Salute mentale nel calcio, la scuola del coach Marchese: “Insegno ad aiutare gli atleti”
Con la Mental Coaching Football School, Marco Marchese forma i coach del futuro per supportare i calciatori
Cosa succede quando una passione diventata professione si trasforma in una gabbia psicologica? È uno dei temi più ricorrenti nell’epoca in cui salute mentale e sport si intrecciano, come raccontato di recente da Álvaro Morata in un’intervista: “Quando affronti gli attacchi di panico, lotti con una persona che sta dentro di te”. La sua confessione rappresenta solo l’ultimo di una serie di allarmi lanciati da calciatori professionisti. Battaglie interiori, silenziose e logoranti, che non possono essere affrontate con l’allenamento fisico o la tattica, ma con il giusto supporto psicologico.
In questo contesto si inserisce la Mental Coaching Football School (QUI LE INFORMAZIONI), una scuola fondata da Marco Marchese, uno dei pionieri del mental coaching in Italia, passato attraverso l’esperienza da calciatore nella Juventus giovanile e poi da studente negli Stati Uniti. La sua scuola, creata insieme all’avvocato sportivo Jean-Christophe Cataliotti offre un corso intensivo di sei mesi con l’obiettivo di formare professionisti capaci di supportare i calciatori in un ambito che diventa ogni giorno più cruciale: la gestione mentale e psicologica. Le lezioni, che inizieranno il 16 gennaio 2025 (SCOPRI IL PROGRAMMA), dureranno sei mesi e culmineranno in un workshop al Country Club di Monte Carlo.
A proposito di percorsi travagliati come quelli affrontati da Morata, Marchese conosce molto bene il valore della mente nel calcio. “Ci sono tre o quattro punti fondamentali per affrontare i periodi difficili”, spiega. “Il primo è parlare con i compagni di squadra, perché comunicare riduce il senso di isolamento. Poi, mantenere una routine di allenamento stabile è essenziale per tenere alto l’equilibrio psicofisico”. Non è una strada facile, e il coach lo sa bene. “Io non ho una bacchetta magica. Ci vogliono mesi, anni di lavoro per costruire la giusta serenità mentale. Ma il segreto è sempre lo stesso: non lasciare mai che la parte mentale venga messa in secondo piano”.
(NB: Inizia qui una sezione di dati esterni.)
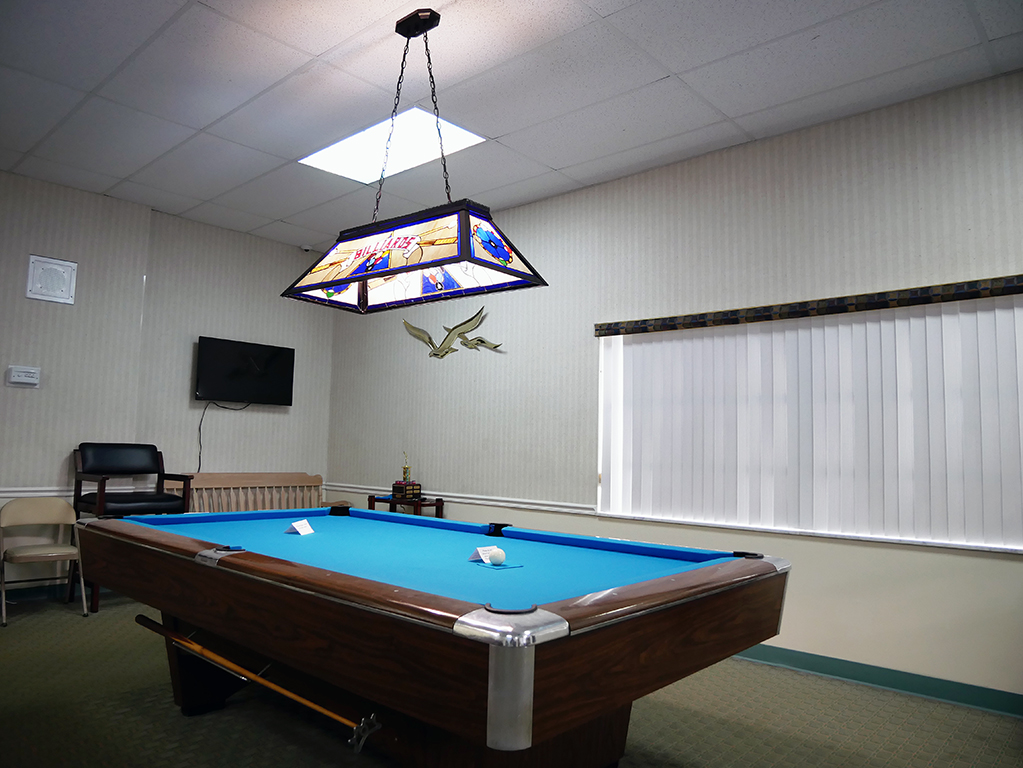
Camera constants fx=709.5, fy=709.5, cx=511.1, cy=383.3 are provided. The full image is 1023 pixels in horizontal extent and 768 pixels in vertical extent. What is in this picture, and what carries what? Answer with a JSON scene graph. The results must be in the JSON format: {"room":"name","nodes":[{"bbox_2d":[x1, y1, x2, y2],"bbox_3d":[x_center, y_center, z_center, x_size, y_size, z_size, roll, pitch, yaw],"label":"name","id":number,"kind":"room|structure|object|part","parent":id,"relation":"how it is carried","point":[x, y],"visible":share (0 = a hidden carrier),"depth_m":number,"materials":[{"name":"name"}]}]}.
{"room":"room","nodes":[
{"label":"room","id":0,"kind":"room"},
{"bbox_2d":[0,169,334,596],"bbox_3d":[-3.704,0.000,5.030,0.195,3.081,5.445,-4,-7,42],"label":"left wall","id":1,"kind":"structure","parent":0,"point":[276,420],"depth_m":5.71,"materials":[{"name":"paper"}]},
{"bbox_2d":[6,365,40,387],"bbox_3d":[-3.524,-0.056,5.120,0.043,0.140,0.197,-4,-7,42],"label":"thermostat","id":2,"kind":"object","parent":1,"relation":"attached to","point":[24,377],"visible":0.99,"depth_m":5.11,"materials":[{"name":"white plastic"}]},
{"bbox_2d":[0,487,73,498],"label":"chair rail","id":3,"kind":"object","parent":1,"relation":"attached to","point":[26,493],"visible":0.46,"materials":[{"name":"white paint"}]},
{"bbox_2d":[0,580,101,603],"bbox_3d":[-4.009,1.434,4.474,0.017,0.103,4.554,-4,-7,42],"label":"baseboard","id":4,"kind":"structure","parent":1,"relation":"attached to","point":[37,592],"depth_m":5.14,"materials":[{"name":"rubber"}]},
{"bbox_2d":[26,254,77,304],"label":"wall speaker","id":5,"kind":"object","parent":1,"relation":"attached to","point":[37,285],"visible":0.99,"depth_m":5.26,"materials":[{"name":"white plastic"}]},
{"bbox_2d":[194,336,294,405],"bbox_3d":[-2.406,-0.085,6.395,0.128,0.578,0.886,-4,-7,42],"label":"television","id":6,"kind":"object","parent":1,"relation":"attached to","point":[278,388],"visible":0.99,"depth_m":6.33,"materials":[{"name":"black plastic"}]},
{"bbox_2d":[196,401,249,474],"bbox_3d":[-2.572,0.489,6.301,0.423,0.678,0.047,6,-7,-41],"label":"power cord","id":7,"kind":"object","parent":6,"relation":"hanging from","point":[200,442],"visible":0.87,"depth_m":6.24,"materials":[{"name":"black plastic"}]},
{"bbox_2d":[0,0,1022,253],"bbox_3d":[-0.609,-1.744,2.483,8.613,0.111,5.769,-4,-7,42],"label":"ceiling","id":8,"kind":"structure","parent":0,"point":[676,65],"depth_m":3.71,"materials":[{"name":"white tile"}]},
{"bbox_2d":[300,244,312,252],"bbox_3d":[-1.971,-1.301,6.828,0.112,0.051,0.111,-4,-7,42],"label":"security camera","id":9,"kind":"object","parent":8,"relation":"attached to","point":[306,248],"visible":0.93,"depth_m":6.80,"materials":[{"name":"white"}]},
{"bbox_2d":[300,106,482,185],"bbox_3d":[-0.781,-1.511,4.537,1.105,0.032,0.659,-4,-7,42],"label":"ceiling light","id":10,"kind":"object","parent":8,"relation":"in","point":[378,132],"visible":0.77,"depth_m":4.52,"materials":[{"name":"white plastic"}]},
{"bbox_2d":[279,5,547,312],"bbox_3d":[-0.445,-1.003,3.202,1.225,1.243,0.490,-4,-7,42],"label":"pool table light","id":11,"kind":"object","parent":8,"relation":"hanging from","point":[418,244],"visible":0.99,"depth_m":3.05,"materials":[{"name":"black"}]},
{"bbox_2d":[0,590,1022,767],"bbox_3d":[-0.601,1.386,2.030,8.409,0.104,5.643,-4,-7,42],"label":"floor","id":12,"kind":"structure","parent":0,"point":[852,691],"depth_m":3.03,"materials":[{"name":"carpet"}]},
{"bbox_2d":[0,496,86,624],"bbox_3d":[-3.156,1.162,4.765,0.501,0.749,0.455,-4,-7,42],"label":"folding chair","id":13,"kind":"object","parent":12,"relation":"on","point":[54,551],"visible":0.99,"depth_m":4.83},
{"bbox_2d":[69,443,192,614],"bbox_3d":[-2.802,1.019,5.227,0.679,1.134,0.654,-4,-7,42],"label":"black armchair","id":14,"kind":"object","parent":12,"relation":"on","point":[102,480],"visible":0.67,"depth_m":5.22,"materials":[{"name":"black leather"}]},
{"bbox_2d":[157,472,335,512],"bbox_3d":[-2.228,1.235,6.057,0.579,0.901,1.565,-4,-7,42],"label":"wooden bench","id":15,"kind":"object","parent":12,"relation":"on","point":[265,489],"visible":0.33,"depth_m":6.29,"materials":[{"name":"brown wood"}]},
{"bbox_2d":[368,494,443,517],"bbox_3d":[-0.889,1.313,5.870,0.613,0.755,0.314,-4,-7,42],"label":"side table","id":16,"kind":"object","parent":12,"relation":"on","point":[373,504],"visible":0.28,"depth_m":5.78,"materials":[{"name":"brown wood"}]},
{"bbox_2d":[391,452,421,499],"bbox_3d":[-0.884,0.757,5.935,0.201,0.402,0.162,-4,-7,42],"label":"trophy","id":17,"kind":"object","parent":16,"relation":"on","point":[405,467],"visible":0.99,"depth_m":5.88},
{"bbox_2d":[74,505,791,767],"bbox_3d":[-0.459,1.014,2.763,2.656,0.829,1.489,-4,-7,42],"label":"pool table","id":18,"kind":"object","parent":12,"relation":"on","point":[225,560],"visible":0.99,"depth_m":2.07,"materials":[{"name":"wood"}]},
{"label":"table leg","id":19,"kind":"part","parent":18,"relation":"part of","materials":[{"name":"wood"}]},
{"bbox_2d":[133,615,381,752],"bbox_3d":[-0.954,0.953,2.328,1.488,0.116,0.064,-4,-7,42],"label":"pool cue","id":20,"kind":"object","parent":18,"relation":"attached to","point":[149,622],"visible":0.98,"depth_m":2.15,"materials":[{"name":"orange wood"}]},
{"bbox_2d":[286,518,314,534],"bbox_3d":[-0.923,0.628,3.110,0.072,0.060,0.127,0,-6,12],"label":"card","id":21,"kind":"object","parent":18,"relation":"on","point":[295,525],"visible":0.99,"depth_m":3.09,"materials":[{"name":"white paper"}]},
{"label":"base","id":22,"kind":"part","parent":18,"relation":"part of","materials":[{"name":"brown wood"}]},
{"bbox_2d":[468,545,496,562],"bbox_3d":[-0.092,0.600,2.498,0.059,0.054,0.112,-4,-7,42],"label":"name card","id":23,"kind":"object","parent":18,"relation":"on","point":[477,553],"visible":0.74,"depth_m":2.48,"materials":[{"name":"white paper"}]},
{"bbox_2d":[487,546,506,565],"bbox_3d":[-0.052,0.596,2.436,0.064,0.056,0.072,5,-6,-31],"label":"cue ball","id":24,"kind":"object","parent":18,"relation":"on","point":[500,556],"visible":0.99,"depth_m":2.41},
{"bbox_2d":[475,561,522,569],"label":"mat","id":25,"kind":"object","parent":18,"relation":"on","point":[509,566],"visible":0.83,"depth_m":2.33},
{"bbox_2d":[321,69,1022,706],"bbox_3d":[1.267,0.080,4.447,8.300,3.080,0.171,-4,-7,42],"label":"right wall","id":26,"kind":"structure","parent":0,"point":[706,188],"depth_m":4.35,"materials":[{"name":"paper"}]},
{"bbox_2d":[401,307,501,358],"bbox_3d":[-0.519,-0.412,5.932,1.212,0.423,0.036,-4,-7,42],"label":"decoration","id":27,"kind":"object","parent":26,"relation":"attached to","point":[445,351],"visible":0.99,"depth_m":5.90,"materials":[{"name":"metal"}]},
{"bbox_2d":[329,482,594,514],"bbox_3d":[-0.538,0.928,5.832,3.574,0.071,0.028,-4,-7,42],"label":"chair rail","id":28,"kind":"object","parent":26,"relation":"attached to","point":[503,504],"visible":0.62,"depth_m":5.46,"materials":[{"name":"white paint"}]},
{"bbox_2d":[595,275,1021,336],"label":"window valance","id":29,"kind":"object","parent":26,"relation":"attached to","point":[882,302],"visible":0.98,"depth_m":3.86,"materials":[{"name":"brown"}]},
{"bbox_2d":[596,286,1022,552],"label":"window","id":30,"kind":"structure","parent":26,"relation":"in","point":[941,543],"depth_m":3.87,"materials":[{"name":"white plastic"}]},
{"bbox_2d":[731,644,1022,716],"bbox_3d":[1.482,1.517,3.943,7.327,0.103,0.018,-4,-7,42],"label":"baseboard","id":31,"kind":"structure","parent":26,"relation":"attached to","point":[952,695],"depth_m":3.56,"materials":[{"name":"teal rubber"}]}
]}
Il ruolo del mental coach, però, non si limita solo alla gestione della crisi. Marchese sottolinea l’importanza di prepararsi adeguatamente per entrare in questo settore: “Devi avere passione e una solida formazione. Chiunque voglia intraprendere questo percorso deve essere pronto a migliorare prima di tutto sé stesso, perché lavorare con giovani giocatori richiede un’enorme responsabilità. Non si può aiutare un atleta se prima non si è raggiunta una propria serenità interiore”.
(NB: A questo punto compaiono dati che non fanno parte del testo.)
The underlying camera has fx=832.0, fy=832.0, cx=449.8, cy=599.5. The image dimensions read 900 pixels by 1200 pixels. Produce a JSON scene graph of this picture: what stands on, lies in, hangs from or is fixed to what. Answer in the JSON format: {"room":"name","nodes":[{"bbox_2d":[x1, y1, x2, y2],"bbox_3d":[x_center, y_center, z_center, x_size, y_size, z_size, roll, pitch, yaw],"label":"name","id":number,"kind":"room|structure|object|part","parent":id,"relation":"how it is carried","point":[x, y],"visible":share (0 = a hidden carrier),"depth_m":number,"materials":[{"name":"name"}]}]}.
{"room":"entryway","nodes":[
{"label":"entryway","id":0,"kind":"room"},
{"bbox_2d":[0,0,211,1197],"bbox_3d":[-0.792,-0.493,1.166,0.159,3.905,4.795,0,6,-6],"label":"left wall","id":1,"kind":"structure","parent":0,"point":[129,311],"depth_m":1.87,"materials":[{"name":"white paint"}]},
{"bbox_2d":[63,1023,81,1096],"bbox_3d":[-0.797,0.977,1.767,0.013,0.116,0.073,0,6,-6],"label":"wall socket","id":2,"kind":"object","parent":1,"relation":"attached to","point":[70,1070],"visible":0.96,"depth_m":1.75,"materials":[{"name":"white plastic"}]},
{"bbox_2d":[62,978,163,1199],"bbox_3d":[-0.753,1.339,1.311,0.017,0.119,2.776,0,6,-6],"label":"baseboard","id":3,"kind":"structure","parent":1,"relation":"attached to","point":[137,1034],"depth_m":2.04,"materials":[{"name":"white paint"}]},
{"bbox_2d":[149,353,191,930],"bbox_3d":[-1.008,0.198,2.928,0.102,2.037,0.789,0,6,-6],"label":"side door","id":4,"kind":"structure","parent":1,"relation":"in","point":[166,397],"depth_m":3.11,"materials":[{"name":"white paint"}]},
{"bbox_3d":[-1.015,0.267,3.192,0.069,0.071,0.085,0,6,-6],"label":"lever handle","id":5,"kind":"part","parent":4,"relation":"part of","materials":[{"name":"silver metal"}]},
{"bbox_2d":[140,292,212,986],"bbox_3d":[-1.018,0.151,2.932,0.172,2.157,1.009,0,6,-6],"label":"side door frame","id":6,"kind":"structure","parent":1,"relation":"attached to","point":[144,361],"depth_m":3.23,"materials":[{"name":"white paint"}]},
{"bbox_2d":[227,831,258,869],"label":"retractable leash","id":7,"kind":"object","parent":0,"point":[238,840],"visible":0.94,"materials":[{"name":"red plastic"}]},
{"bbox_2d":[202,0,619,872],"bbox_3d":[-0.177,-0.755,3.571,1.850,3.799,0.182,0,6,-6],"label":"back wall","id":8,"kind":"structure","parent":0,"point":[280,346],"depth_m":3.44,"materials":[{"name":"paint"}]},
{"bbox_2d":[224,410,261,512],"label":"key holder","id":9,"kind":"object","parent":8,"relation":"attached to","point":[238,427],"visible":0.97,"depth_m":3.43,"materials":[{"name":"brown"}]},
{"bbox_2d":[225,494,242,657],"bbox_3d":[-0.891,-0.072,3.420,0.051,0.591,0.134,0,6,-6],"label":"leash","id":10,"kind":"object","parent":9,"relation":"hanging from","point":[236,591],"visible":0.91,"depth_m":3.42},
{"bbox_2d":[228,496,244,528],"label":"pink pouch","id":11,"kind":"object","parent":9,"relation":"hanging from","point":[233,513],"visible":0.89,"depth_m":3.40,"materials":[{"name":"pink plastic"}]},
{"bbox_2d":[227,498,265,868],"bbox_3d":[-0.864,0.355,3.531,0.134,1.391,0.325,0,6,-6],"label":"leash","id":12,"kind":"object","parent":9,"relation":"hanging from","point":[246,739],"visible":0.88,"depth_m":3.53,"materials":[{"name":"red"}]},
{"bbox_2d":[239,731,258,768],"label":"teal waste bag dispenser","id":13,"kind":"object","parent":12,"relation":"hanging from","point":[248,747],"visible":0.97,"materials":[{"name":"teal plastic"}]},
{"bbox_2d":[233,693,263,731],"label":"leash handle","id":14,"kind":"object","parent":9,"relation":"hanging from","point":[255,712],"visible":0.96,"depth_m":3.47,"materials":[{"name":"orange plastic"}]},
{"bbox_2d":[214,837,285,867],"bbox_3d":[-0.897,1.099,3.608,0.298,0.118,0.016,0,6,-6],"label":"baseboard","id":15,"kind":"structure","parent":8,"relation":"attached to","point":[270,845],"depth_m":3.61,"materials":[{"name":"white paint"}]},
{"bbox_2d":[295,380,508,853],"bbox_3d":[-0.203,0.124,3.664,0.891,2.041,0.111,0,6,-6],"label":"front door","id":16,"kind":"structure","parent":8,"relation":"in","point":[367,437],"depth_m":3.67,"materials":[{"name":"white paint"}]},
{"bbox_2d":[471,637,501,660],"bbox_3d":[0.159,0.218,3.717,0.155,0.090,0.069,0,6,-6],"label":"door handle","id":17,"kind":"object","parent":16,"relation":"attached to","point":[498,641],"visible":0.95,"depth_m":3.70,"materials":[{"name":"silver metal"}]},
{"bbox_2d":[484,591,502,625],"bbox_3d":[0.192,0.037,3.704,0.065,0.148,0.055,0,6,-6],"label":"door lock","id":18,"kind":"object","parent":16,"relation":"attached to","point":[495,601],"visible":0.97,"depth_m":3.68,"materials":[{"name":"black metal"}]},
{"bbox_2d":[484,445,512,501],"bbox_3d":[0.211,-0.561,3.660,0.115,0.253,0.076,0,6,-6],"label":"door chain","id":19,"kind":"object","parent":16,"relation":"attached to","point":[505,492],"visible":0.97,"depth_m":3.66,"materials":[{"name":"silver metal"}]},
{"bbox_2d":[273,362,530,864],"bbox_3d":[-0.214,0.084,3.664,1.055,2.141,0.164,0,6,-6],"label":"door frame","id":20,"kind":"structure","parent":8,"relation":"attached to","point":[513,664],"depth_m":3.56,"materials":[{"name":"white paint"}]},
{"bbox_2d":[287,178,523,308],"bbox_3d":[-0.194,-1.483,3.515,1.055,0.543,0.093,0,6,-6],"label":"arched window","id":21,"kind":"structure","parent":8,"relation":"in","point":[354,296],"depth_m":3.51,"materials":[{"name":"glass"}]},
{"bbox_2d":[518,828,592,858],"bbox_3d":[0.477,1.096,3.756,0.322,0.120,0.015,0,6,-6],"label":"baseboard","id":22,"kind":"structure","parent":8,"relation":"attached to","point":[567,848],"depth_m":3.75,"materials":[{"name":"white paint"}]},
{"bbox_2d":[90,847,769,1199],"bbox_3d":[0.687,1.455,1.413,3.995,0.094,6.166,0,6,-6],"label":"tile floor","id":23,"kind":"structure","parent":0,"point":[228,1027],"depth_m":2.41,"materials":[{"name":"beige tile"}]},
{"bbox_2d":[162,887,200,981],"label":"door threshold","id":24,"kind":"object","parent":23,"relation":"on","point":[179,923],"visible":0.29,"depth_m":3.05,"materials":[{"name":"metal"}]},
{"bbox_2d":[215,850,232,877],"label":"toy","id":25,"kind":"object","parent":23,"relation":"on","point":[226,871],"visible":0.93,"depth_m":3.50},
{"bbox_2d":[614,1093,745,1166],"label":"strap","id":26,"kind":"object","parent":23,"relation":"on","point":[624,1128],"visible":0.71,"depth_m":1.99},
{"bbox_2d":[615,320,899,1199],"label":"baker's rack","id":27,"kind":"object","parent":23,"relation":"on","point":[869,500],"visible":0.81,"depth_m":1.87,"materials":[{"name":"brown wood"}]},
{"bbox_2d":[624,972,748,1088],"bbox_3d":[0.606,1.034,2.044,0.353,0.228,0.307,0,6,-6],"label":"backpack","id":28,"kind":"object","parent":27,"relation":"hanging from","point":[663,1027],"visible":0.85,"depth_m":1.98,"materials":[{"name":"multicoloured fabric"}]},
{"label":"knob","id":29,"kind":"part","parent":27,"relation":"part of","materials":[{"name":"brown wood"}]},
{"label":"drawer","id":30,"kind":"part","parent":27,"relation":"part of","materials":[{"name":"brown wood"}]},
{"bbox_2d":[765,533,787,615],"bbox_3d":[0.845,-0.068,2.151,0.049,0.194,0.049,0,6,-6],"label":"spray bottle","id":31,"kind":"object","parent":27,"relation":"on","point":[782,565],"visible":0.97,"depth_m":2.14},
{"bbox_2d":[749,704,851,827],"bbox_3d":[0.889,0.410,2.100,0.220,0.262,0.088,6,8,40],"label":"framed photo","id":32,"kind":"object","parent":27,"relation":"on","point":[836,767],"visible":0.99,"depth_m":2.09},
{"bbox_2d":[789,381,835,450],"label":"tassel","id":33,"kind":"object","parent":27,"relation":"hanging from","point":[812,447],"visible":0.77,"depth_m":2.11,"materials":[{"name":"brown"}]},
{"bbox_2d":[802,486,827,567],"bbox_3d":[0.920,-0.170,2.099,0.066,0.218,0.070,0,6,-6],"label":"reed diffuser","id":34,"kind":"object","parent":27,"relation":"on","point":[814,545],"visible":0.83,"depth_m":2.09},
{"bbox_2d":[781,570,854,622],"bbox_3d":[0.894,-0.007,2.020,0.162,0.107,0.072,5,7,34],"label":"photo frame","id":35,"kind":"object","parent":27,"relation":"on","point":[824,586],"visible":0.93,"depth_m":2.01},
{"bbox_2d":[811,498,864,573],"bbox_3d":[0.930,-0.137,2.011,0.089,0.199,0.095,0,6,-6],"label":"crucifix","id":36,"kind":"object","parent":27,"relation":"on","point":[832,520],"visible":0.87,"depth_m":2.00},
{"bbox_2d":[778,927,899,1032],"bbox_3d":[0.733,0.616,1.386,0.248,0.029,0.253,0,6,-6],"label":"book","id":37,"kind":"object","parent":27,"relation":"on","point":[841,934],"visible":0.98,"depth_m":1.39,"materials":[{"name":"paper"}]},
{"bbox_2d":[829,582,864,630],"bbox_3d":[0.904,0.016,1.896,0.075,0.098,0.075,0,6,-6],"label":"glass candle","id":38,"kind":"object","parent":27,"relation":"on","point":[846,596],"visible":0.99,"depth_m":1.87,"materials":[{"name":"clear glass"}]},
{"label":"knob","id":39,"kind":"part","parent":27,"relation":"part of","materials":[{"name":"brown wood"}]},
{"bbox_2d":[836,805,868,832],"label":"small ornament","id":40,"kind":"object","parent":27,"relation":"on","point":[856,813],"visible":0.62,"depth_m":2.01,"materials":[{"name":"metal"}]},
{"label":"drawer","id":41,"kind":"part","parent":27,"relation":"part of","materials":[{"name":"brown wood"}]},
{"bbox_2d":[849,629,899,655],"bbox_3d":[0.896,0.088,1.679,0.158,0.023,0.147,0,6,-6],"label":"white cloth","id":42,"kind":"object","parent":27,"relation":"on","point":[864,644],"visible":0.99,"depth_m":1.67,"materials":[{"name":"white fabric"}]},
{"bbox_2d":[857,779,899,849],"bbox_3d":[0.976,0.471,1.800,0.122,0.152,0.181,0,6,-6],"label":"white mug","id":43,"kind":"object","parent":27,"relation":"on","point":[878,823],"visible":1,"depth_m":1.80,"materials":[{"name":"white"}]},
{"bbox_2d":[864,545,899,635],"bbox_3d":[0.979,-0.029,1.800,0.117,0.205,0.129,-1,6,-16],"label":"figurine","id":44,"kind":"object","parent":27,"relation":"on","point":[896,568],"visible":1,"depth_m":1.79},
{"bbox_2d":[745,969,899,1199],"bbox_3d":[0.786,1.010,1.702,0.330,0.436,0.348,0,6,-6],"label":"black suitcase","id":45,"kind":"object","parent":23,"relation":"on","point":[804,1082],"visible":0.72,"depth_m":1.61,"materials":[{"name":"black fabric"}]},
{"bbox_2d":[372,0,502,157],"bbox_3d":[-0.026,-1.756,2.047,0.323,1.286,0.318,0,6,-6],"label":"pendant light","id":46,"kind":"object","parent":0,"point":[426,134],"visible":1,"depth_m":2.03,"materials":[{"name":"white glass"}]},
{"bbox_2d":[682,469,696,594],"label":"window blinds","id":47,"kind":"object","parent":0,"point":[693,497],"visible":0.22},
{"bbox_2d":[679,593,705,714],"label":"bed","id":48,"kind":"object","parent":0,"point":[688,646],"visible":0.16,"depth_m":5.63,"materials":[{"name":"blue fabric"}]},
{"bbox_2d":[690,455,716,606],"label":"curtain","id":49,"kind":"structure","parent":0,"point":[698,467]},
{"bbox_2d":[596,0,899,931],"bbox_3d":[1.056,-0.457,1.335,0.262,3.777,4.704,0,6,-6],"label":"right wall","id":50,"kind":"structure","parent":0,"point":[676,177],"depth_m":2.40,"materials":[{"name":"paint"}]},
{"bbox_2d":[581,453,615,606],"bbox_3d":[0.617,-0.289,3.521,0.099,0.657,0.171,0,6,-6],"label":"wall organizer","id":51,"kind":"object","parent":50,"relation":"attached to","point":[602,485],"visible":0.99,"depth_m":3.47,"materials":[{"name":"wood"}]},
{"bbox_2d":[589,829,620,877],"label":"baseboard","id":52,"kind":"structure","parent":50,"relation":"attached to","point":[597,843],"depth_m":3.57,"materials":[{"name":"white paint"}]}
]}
Durante la sua esperienza come mental coach, Marchese ha lavorato con numerosi calciatori di Serie A e Premier League, ma il suo approccio si estende anche ai giovani talenti, che spesso devono confrontarsi con aspettative altissime e una pressione enorme, come dimostra il caso di Vitor Roque, giovane promessa del Barcellona, che ha ammesso di aver vissuto episodi di depressione. “Spesso questi ragazzi non sono preparati a gestire la pressione. Il mio compito è aiutarli a focalizzarsi sui loro valori umani prima ancora che sportivi, per evitare che il calcio diventi una fonte di angoscia”, spiega Marchese.
La scuola di Marchese mira proprio a questo: fornire una formazione a 360 gradi, che non sia solo teorica ma anche pratica, con un approccio personalizzato e mirato. “Non basta insegnare tecniche di gestione dello stress”, spiega, “ma è fondamentale toccare l’equilibrio tra vita privata e professionale. Quando hai serenità in casa, tutto diventa più facile”.
Marchese, che ha iniziato la sua carriera formandosi negli Stati Uniti, racconta quanto il mental coaching fosse già considerato fondamentale per atleti di alto livello come quelli del Borussia Dortmund e dell’Arsenal. “Da noi è un concetto relativamente nuovo, ma all’estero, già 18 anni fa, si lavorava in modo sistematico sulla psiche dei calciatori. Oggi in Italia ci stiamo allineando, e la differenza tra chi lavora bene sull’aspetto mentale e chi non lo fa si nota sempre di più in campo”. La mente diventa quindi un fattore determinante non solo per il singolo atleta, ma per l’intero gruppo. E soprattutto, per i professionisti che si approcciano a loro, come i mental coach.